● Texte à lire:
On ne peut qu'évaluer à peu près les pertes des Turcs, elles furent immenses. La mer était, à plusieurs milles de distance, couverte de débris, de navires désemparés, d'embarcations chargées de blessés et de mourants, de cadavres et de bâtiments en feu. Plus loin, un vaste incendie dévorait les restes de la flotte tunisienne et les navires de transport échoués au fond de la baie; et l'on voyait à terre les soldats turcs, effrayés, qui gravissaient les montagnes pour chercher un refuge dans l'intérieur de la Morée. De soixante-dix-huit vaisseaux de guerre, dont la construction et l'équipement avaient coûté de prodigieux efforts et des sommes énormes, il restait à peine quelques navires dispersés, des débris et des morts.

Le lendemain du combat, Taher-Pacha se rendit à bord de l'amiral anglais et lui exprima ses regrets de tant de désastres, en le suppliant d'y mettre terme.

● Questions à traiter:
a - Dans le récit de la défaite navale turque, combien de vaisseaux de guerre comptait la flotte avant le combat ?
b - Reproduisez fidèlement le passage du récit de la défaite navale turque qui va de « Le lendemain du » jusqu'à « d'y mettre terme. » inclus.
c - Reprenez le récit de la défaite navale turque à la suite de sa dernière phrase.

● Extrait de données:
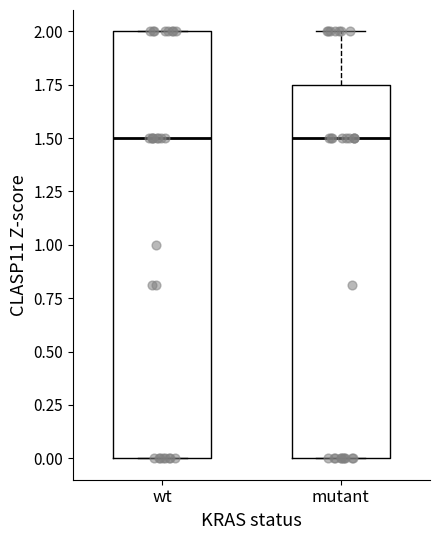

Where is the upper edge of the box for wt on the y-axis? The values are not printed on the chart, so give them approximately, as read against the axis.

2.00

==

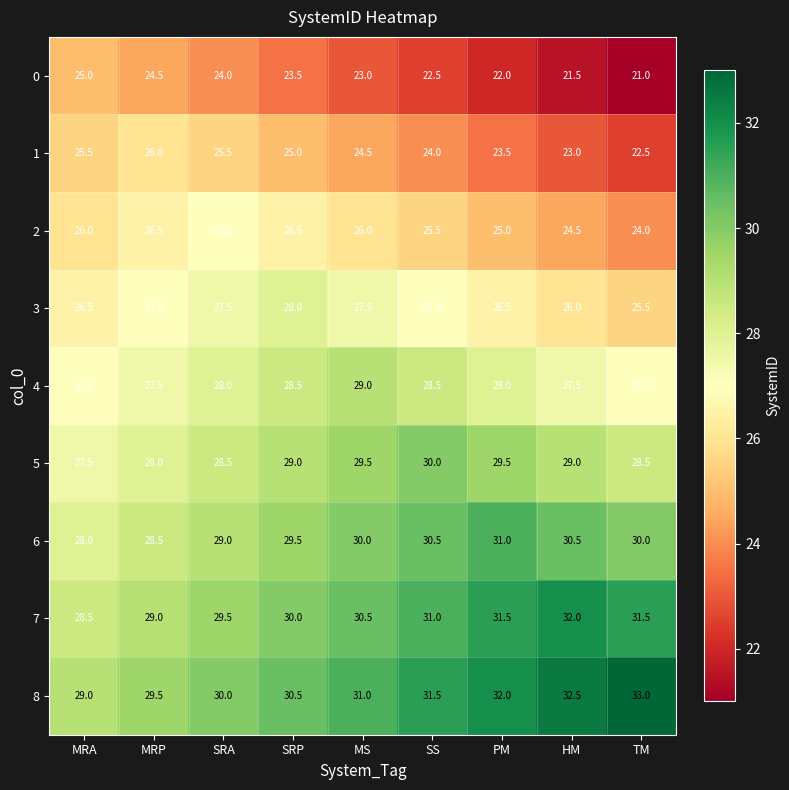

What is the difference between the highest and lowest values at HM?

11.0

● Résultats de l'exercice:
a - Soixante-dix-huit vaisseaux de guerre.

b -
Le lendemain du combat, Taher-Pacha se rendit à bord de l'amiral anglais et lui exprima ses regrets de tant de désastres, en le suppliant d'y mettre terme.

c -
Outre la supériorité de leur artillerie, les Turcs avaient celle de la position et du nombre; en effet, ils comptaient environ dix-neuf mille six cents hommes d'équipage ou de garnison, tandis que l'effectif des équipages des flottes combinées ne s'élevait qu'à huit mille huit cent cinquante hommes. Habiles artilleurs, les Turcs avaient particulièrement dirigé leur pointage dans la mâture des vaisseaux alliés, et ils avaient en effet causé de grands ravages dans le gréement. Leur but était d'empêcher les flottes de sortir des parages dangereux de Navarin, et ils eussent réussi avec un peu plus d'union et d'expérience des manœuvres.